[Extracted page text data]
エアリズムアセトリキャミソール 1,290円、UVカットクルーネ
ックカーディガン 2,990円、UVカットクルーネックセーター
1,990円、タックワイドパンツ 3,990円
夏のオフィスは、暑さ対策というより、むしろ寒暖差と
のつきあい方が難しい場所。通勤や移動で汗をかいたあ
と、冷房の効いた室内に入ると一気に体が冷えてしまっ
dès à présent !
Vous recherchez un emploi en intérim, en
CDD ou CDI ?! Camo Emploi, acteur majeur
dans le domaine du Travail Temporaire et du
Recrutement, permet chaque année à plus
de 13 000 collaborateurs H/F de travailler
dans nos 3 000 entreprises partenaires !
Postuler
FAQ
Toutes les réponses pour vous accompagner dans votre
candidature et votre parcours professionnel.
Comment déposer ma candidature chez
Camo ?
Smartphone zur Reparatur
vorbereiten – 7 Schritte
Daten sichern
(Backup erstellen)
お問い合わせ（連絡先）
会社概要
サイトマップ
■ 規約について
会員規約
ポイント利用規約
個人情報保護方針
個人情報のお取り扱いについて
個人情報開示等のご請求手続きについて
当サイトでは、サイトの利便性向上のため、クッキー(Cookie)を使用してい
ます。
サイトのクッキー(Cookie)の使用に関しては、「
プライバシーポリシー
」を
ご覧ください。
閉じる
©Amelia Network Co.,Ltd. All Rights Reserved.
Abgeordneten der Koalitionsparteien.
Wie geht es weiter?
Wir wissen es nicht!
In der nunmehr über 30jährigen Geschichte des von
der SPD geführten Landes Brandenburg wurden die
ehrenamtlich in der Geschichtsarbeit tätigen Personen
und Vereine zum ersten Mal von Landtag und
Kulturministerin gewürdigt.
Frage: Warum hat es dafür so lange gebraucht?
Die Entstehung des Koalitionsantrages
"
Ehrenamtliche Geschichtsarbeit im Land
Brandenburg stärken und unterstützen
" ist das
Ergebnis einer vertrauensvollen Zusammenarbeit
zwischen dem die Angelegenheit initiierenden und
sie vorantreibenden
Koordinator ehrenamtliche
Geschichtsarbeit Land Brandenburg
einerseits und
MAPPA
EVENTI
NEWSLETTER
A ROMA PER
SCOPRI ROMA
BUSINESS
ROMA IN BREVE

[REQUEST] Rewrite every line of the data above as a Markdown table with two columns, "Row" for the row number and "Line" for the line's text. Leave out any blank lines.

[FINISHED EXERCISE]
| Row | Line |
|---|---|
| 1 | エアリズムアセトリキャミソール 1,290円、UVカットクルーネ |
| 2 | ックカーディガン 2,990円、UVカットクルーネックセーター |
| 3 | 1,990円、タックワイドパンツ 3,990円 |
| 4 | 夏のオフィスは、暑さ対策というより、むしろ寒暖差と |
| 5 | のつきあい方が難しい場所。通勤や移動で汗をかいたあ |
| 6 | と、冷房の効いた室内に入ると一気に体が冷えてしまっ |
| 7 | dès à présent ! |
| 8 | Vous recherchez un emploi en intérim, en |
| 9 | CDD ou CDI ?! Camo Emploi, acteur majeur |
| 10 | dans le domaine du Travail Temporaire et du |
| 11 | Recrutement, permet chaque année à plus |
| 12 | de 13 000 collaborateurs H/F de travailler |
| 13 | dans nos 3 000 entreprises partenaires ! |
| 14 | Postuler |
| 15 | FAQ |
| 16 | Toutes les réponses pour vous accompagner dans votre |
| 17 | candidature et votre parcours professionnel. |
| 18 | Comment déposer ma candidature chez |
| 19 | Camo ? |
| 20 | Smartphone zur Reparatur |
| 21 | vorbereiten – 7 Schritte |
| 22 | Daten sichern |
| 23 | (Backup erstellen) |
| 24 | お問い合わせ（連絡先） |
| 25 | 会社概要 |
| 26 | サイトマップ |
| 27 | ■ 規約について |
| 28 | 会員規約 |
| 29 | ポイント利用規約 |
| 30 | 個人情報保護方針 |
| 31 | 個人情報のお取り扱いについて |
| 32 | 個人情報開示等のご請求手続きについて |
| 33 | 当サイトでは、サイトの利便性向上のため、クッキー(Cookie)を使用してい |
| 34 | ます。 |
| 35 | サイトのクッキー(Cookie)の使用に関しては、「 |
| 36 | プライバシーポリシー |
| 37 | 」を |
| 38 | ご覧ください。 |
| 39 | 閉じる |
| 40 | ©Amelia Network Co.,Ltd. All Rights Reserved. |
| 41 | Abgeordneten der Koalitionsparteien. |
| 42 | Wie geht es weiter? |
| 43 | Wir wissen es nicht! |
| 44 | In der nunmehr über 30jährigen Geschichte des von |
| 45 | der SPD geführten Landes Brandenburg wurden die |
| 46 | ehrenamtlich in der Geschichtsarbeit tätigen Personen |
| 47 | und Vereine zum ersten Mal von Landtag und |
| 48 | Kulturministerin gewürdigt. |
| 49 | Frage: Warum hat es dafür so lange gebraucht? |
| 50 | Die Entstehung des Koalitionsantrages |
| 51 | " |
| 52 | Ehrenamtliche Geschichtsarbeit im Land |
| 53 | Brandenburg stärken und unterstützen |
| 54 | " ist das |
| 55 | Ergebnis einer vertrauensvollen Zusammenarbeit |
| 56 | zwischen dem die Angelegenheit initiierenden und |
| 57 | sie vorantreibenden |
| 58 | Koordinator ehrenamtliche |
| 59 | Geschichtsarbeit Land Brandenburg |
| 60 | einerseits und |
| 61 | MAPPA |
| 62 | EVENTI |
| 63 | NEWSLETTER |
| 64 | A ROMA PER |
| 65 | SCOPRI ROMA |
| 66 | BUSINESS |
| 67 | ROMA IN BREVE |